The 400-Word Review: The Little Stranger

There are chills in this gothic horror, but only if you're willing to go along with them.


Photo by Nicola Dove. © 2018 Focus Features; All Rights Reserved.
 

The Little Stranger” is going to need you to do some of the heavy lifting.

The elements are all in place: director Lenny Abrahamson follows his stellar “Room” with an assured and effective effort. The cast, especially Charlotte Rampling and current Hollywood darling Domhnall Gleeson, give nuanced, careful performances. It looks great and sounds better. Playwright Lucinda Coxon produces an efficient yet patient adaptation of Sarah Waters’ novel.

But this is the sort of remote, shadow-drenched subject matter that needs you to go along with it. Less than fully attentive viewings will not do; you’ll need to invest in “The Little Stranger,” even though it does not go out of its way to earn your attention.

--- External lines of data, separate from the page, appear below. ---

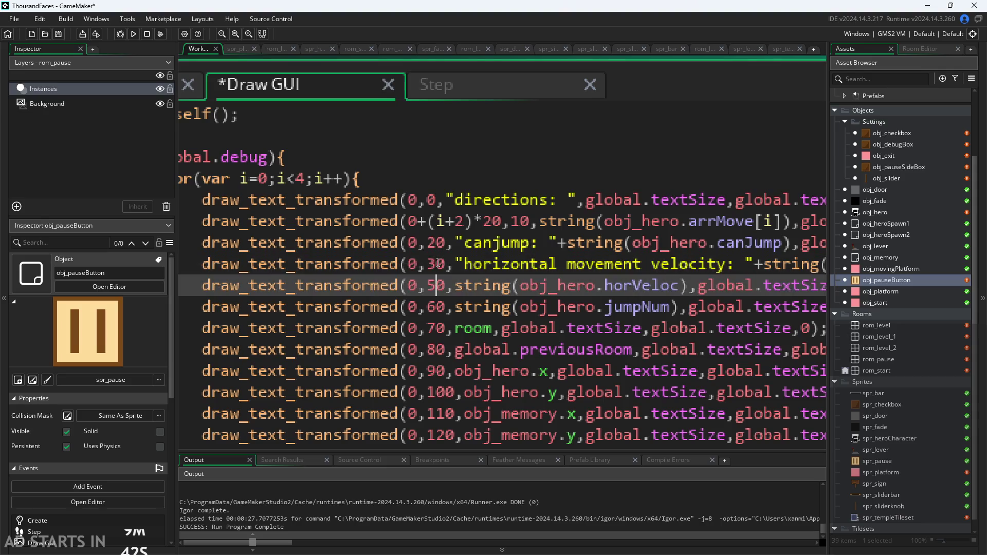
key(BackSpace)
text(4)
key(Down)
key(BackSpace)
text(5)
key(Down)
key(BackSpace)
text(6)
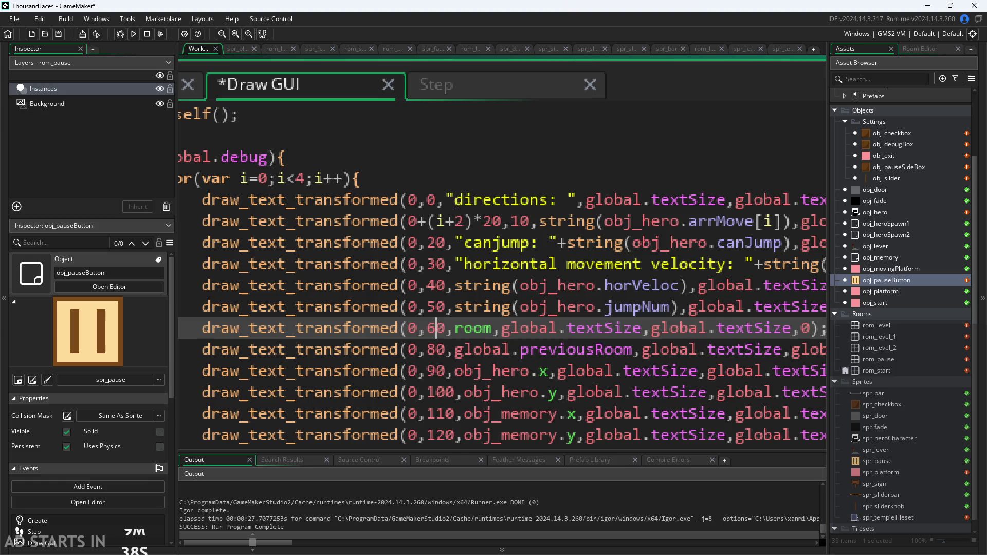
Set the directions line's y to 0 and the following hero lines to 10 through 70
click(520, 221)
key(BackSpace)
text(0)
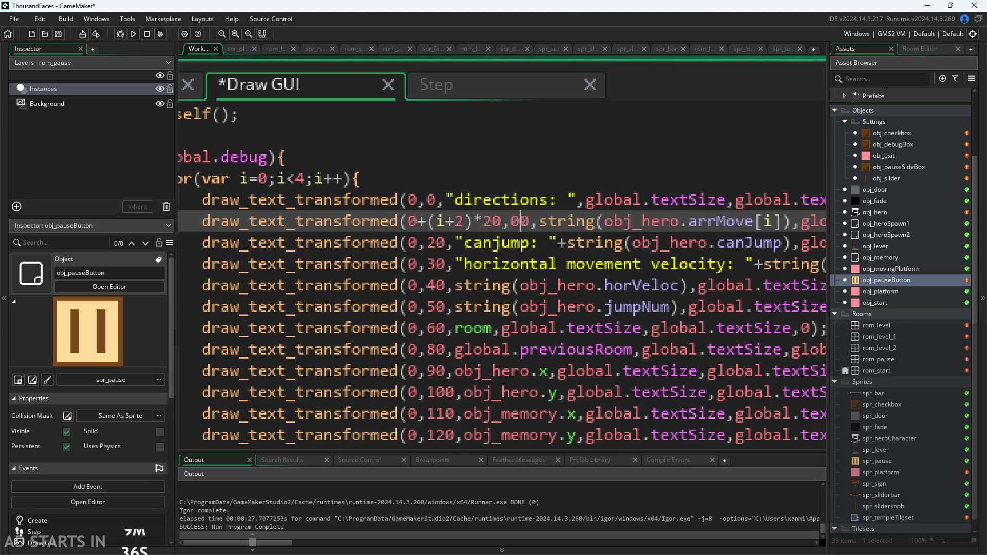
text(+)
key(BackSpace)
key(BackSpace)
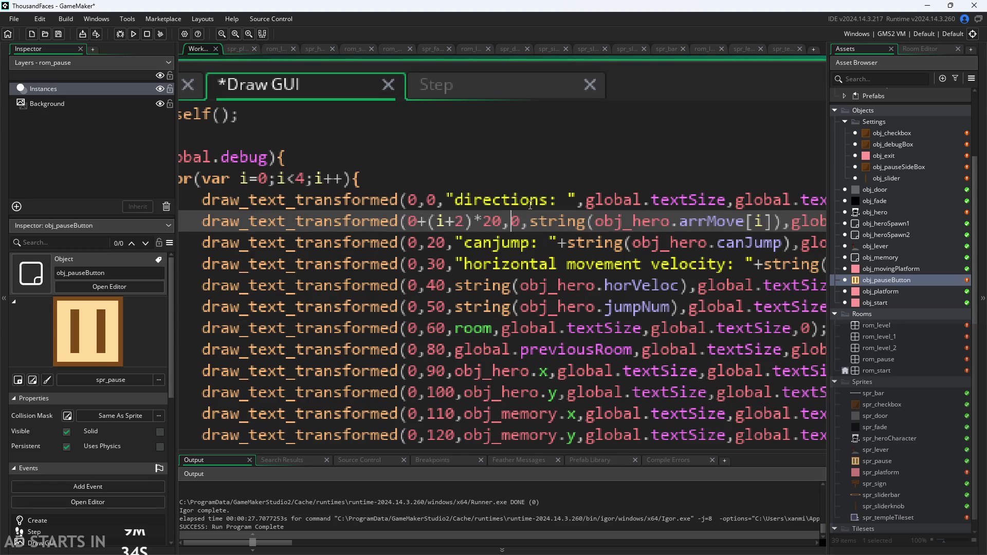
click(437, 242)
key(BackSpace)
text(1)
key(Down)
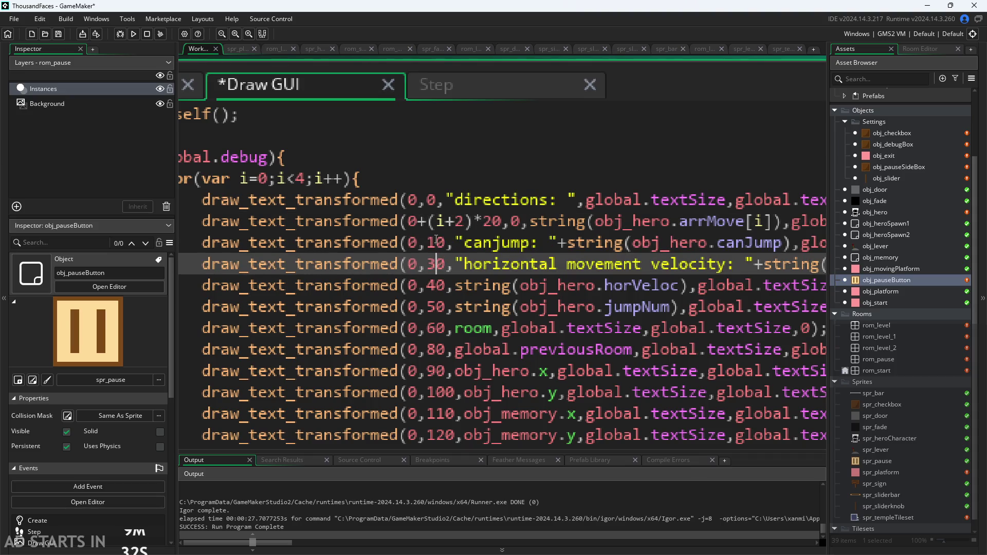
key(BackSpace)
text(2)
key(Down)
key(BackSpace)
text(3)
key(Down)
key(BackSpace)
text(4)
key(Down)
key(BackSpace)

Dr. Faraday (Gleeson), a quiet, polite practitioner, is called to a grand but decaying country manor to evaluate an ailing maid. The manse houses remnants of the Ayers family, a once-respected clan driven from their social perch after the death of a child. It is now home to Angela (Rampling), the matriarch; Caroline (Ruth Wilson), Angela’s depressive daughter; and Roddy (Will Poulter), disfigured and addled with post-traumatic stress after serving in World War II.

To Angela, Faraday confesses that he visited the house as a child, experiencing a great deal of envy and fixating on Angela’s late sister, who died not long after. The family, and the house in particular, have taken on something of a mythic quality in the doctor’s mind; he is covetous of the grand home, certainly, but seems not to notice the depths to which it and its inhabitants have fallen.

Nor does he notice the angry and sometimes violent spirit that haunts its halls.

“The Little Stranger” is not always a ghost story, but sometimes it is; it is not always a drama of manners and class, but sometimes it’s that, too. Surprisingly, its supernatural elements are among its least compelling; while there will always be some intrigue in watching a tiny spirit dart around decaying doorways, the relationship between the doctor and Angela is of much more interest. Faraday’s obsession with family and house pushes him past his natural reticence, and Angela’s response is heartbreakingly genuine.

Those looking for Abrahamson to follow “Room” with another knockout punch will be disappointed; “The Little Stranger” is an intriguing film, but not a great one. At times, though, its atmosphere will creep under the skin — of attentive viewers, at least.